For T-cell recovery, homeostatic peripheral expansion is the most important mechanism in absence of thymopoiesis, which takes at least 6 to 12 months. Improving HPE will, therefore, ultimately improve early T-cell IR. Some cytokine-based therapies for improving IR through HPE are currently under investigation (Figure 2). Nevertheless, early T-cell immunity through HPE is limited due to a limited T-cell receptor (TCR) diversity, as thymopoiesis is needed to provide new TCR clones in naive T cells. Treatment of patients before receiving allo-HCT (eg, conditioning, steroids, chemotherapy) causes damage to the thymus. GVHD after HCT can also significantly damage the thymus,4 whereas, on the other hand, immunosuppressive treatment of GVHD (eg, steroids, cyclosporine, tacrolimus) can hamper thymopoiesis as well. Therefore, thymic damage from GVHD needs to be balanced from that of immunosuppression. Therapeutic drug monitoring, such as for levels of tacrolimus,78 cyclosporine,79 and mycophenolate,80 can reduce the probability of thymic damage by GVHD, while limiting their effects on thymopoiesis by targeting to the appropriate exposure. Furthermore, of interest are several therapies linked to normal thymic function that are currently being investigated to directly promote thymopoiesis after allo-HCT (Figure 2).

Figure 2.

Overview on timing of noncellular posttransplantation interventions to improve T-cell IR via HPE and thymopoiesis.
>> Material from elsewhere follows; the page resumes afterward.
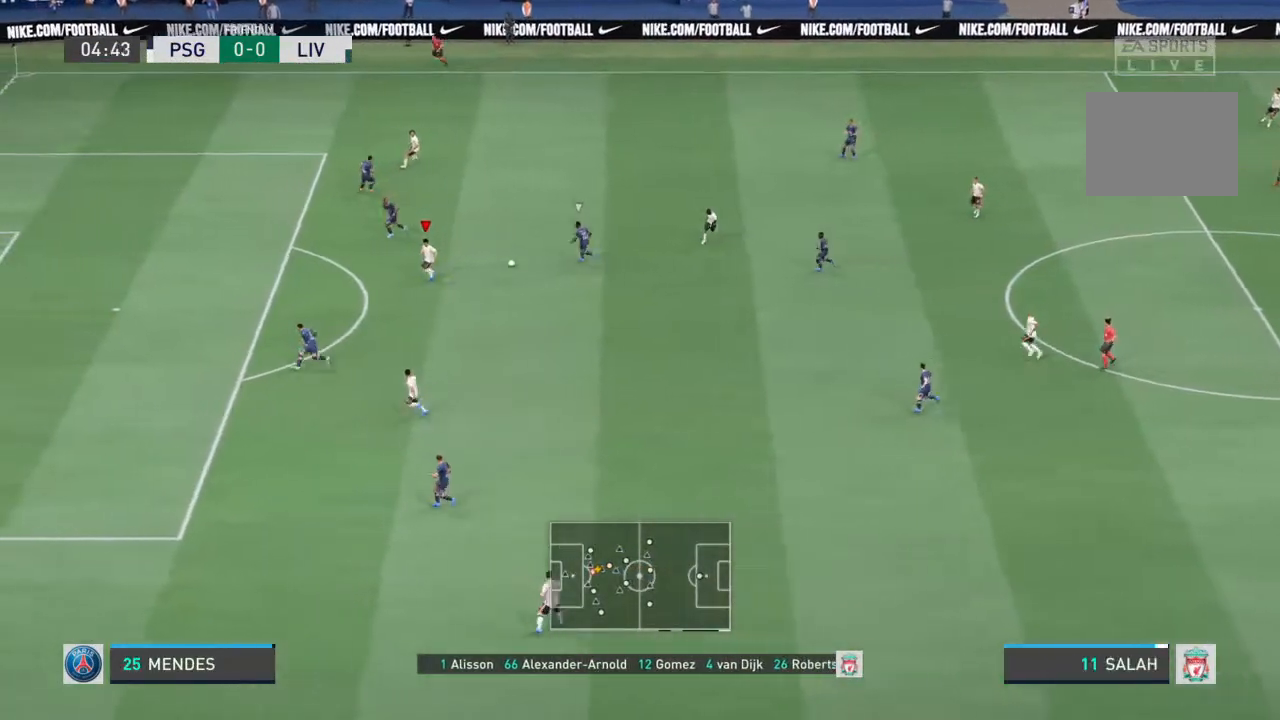
{"buttons": [], "left_stick": "down-left", "right_stick": "center", "events": []}
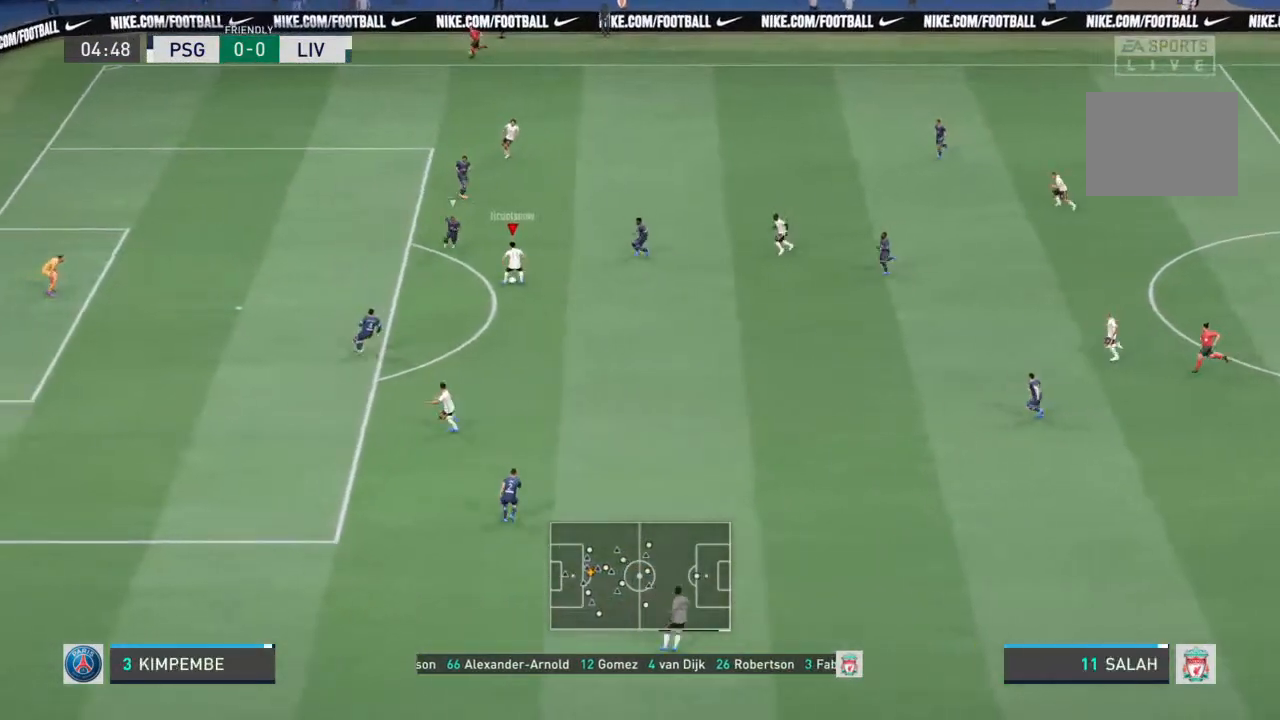
{"buttons": [], "left_stick": "up-left", "right_stick": "center", "events": [[167, "left_stick", "up-left"]]}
Improving T-cell IR through HPE

IL-2.

Interleukin-2 (IL-2) was introduced in the HCT setting for its role in the differentiation of T cells into effector cells and promotion of T-, B-, and NK-cell proliferation. Although IL-2 can have severe side effects at higher dosage (eg, capillary leak syndrome), low-dose IL-2 administration after HCT reduced relapse probability, probably due to an increased GVL response.81,82 It also restored homeostasis of CD4+ T cells, and increased Treg counts, associated with clinical improvement of chronic GVHD (cGVHD), whereas no adverse events were noted.83,84 Therefore, low-dose IL-2 therapy may improve T-cell IR, contributing to GVL, without increasing GVHD probability.

IL-15.

IL-15 is another interesting cytokine for improving HPE, as it is important for the expansion of B and T cells and for the survival of NK cells. In a murine HCT model, IL-15, during the first month after HCT, was associated with early T-cell and NK-cell IR.85 In humans, no systemic IL-15 therapy after allo-HCT has been evaluated so far. Only IL-15–stimulated CD3/CD19-depleted graft cells, from part of the HCT graft, or IL-15–activated cytokine-induced killer cells have been studied, albeit in few patients. Interestingly, this therapy increased NK, NKT, and T-cell numbers at 15 to 30 days after receipt, without exacerbating GVHD,86 and showed GVL potential when given at the initiation of relapse.87 IL-15 stimulation of stem cells would, therefore, be interesting to evaluate in future studies.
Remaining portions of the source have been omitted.